A massive wealth transfer is already underway. The Financial Times reported that in the UK, over £100bn is inherited and gifted every year, while in the EU, by 2030, €3.3 trillion of wealth will have changed hands. There is, also, a surge of new wealth — with the next generation having its fair share of successful tech founders, venture capitalists, and digital influencers.
Given this backdrop, it’s no surprise there’s intense competition across the fintech sector to win over Gen Z. And it’s increasingly challenging to gain their loyalty.
This new demographic of wealth has widely divergent characteristics from their predecessors — they are tech-savvy, digitally fluent, and globally connected. They have entirely different expectations when it comes to financial solutions and wealth management services, demanding speed, personalisation, and borderless solutions.
This shift marks a pivotal moment for the fintech industry, which must evolve to meet the needs of these new clients. Whether they adapt or not will likely have a say in their survival or eventual demise. Here’s why.
Evolving Needs of Modern Wealth Holders
Gen Z embraces a borderless lifestyle. An MBO Partners report found that Gen Z is at the forefront of the explosion of digital nomadism — people who work online and are location-independent. Modern wealth holders also value the ability to make quick decisions and access funds in real-time.
In practice, this translates to products like multi-currency accounts, international investments, and platforms that allow them to make seamless transactions globally. In fact, many of them may be managing their expenses in multiple countries. Hence, to cater to them, services that eliminate bureaucratic barriers are needed.
This can be achieved by integrating key financial functions within a single platform, from analytics and tax planning to philanthropy and value tools that empower young affluent individuals to make informed decisions, with engaging features like educational interactive content.
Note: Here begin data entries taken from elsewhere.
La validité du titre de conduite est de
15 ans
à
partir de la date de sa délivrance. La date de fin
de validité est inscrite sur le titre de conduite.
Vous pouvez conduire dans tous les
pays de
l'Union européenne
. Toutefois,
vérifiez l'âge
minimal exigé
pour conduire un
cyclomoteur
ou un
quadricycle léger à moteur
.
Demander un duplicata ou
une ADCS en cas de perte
Additionally, the new generation prioritises social responsibility and environmental sustainability, expecting these values to be reflected in their financial decisions. An EY study revealed that 51% of Gen Z participants considered ESG factors important compared to 36% of people from other generations.
Common Pain Points in the Current Wealth Management Landscape
The current wealth management landscape is still largely dominated by traditional private banks and a few fintech players. However, both still have limitations for the new rich.
Despite the increasing demand for digital solutions, many Millennial and Gen Z entrepreneurs still struggle with the limitations of traditional banking. Private banks offer personalised services and excel at wealth preservation, but due to legacy systems and compliance-heavy processes fail to deliver the agility, speed, and global accessibility that younger, tech-savvy entrepreneurs expect.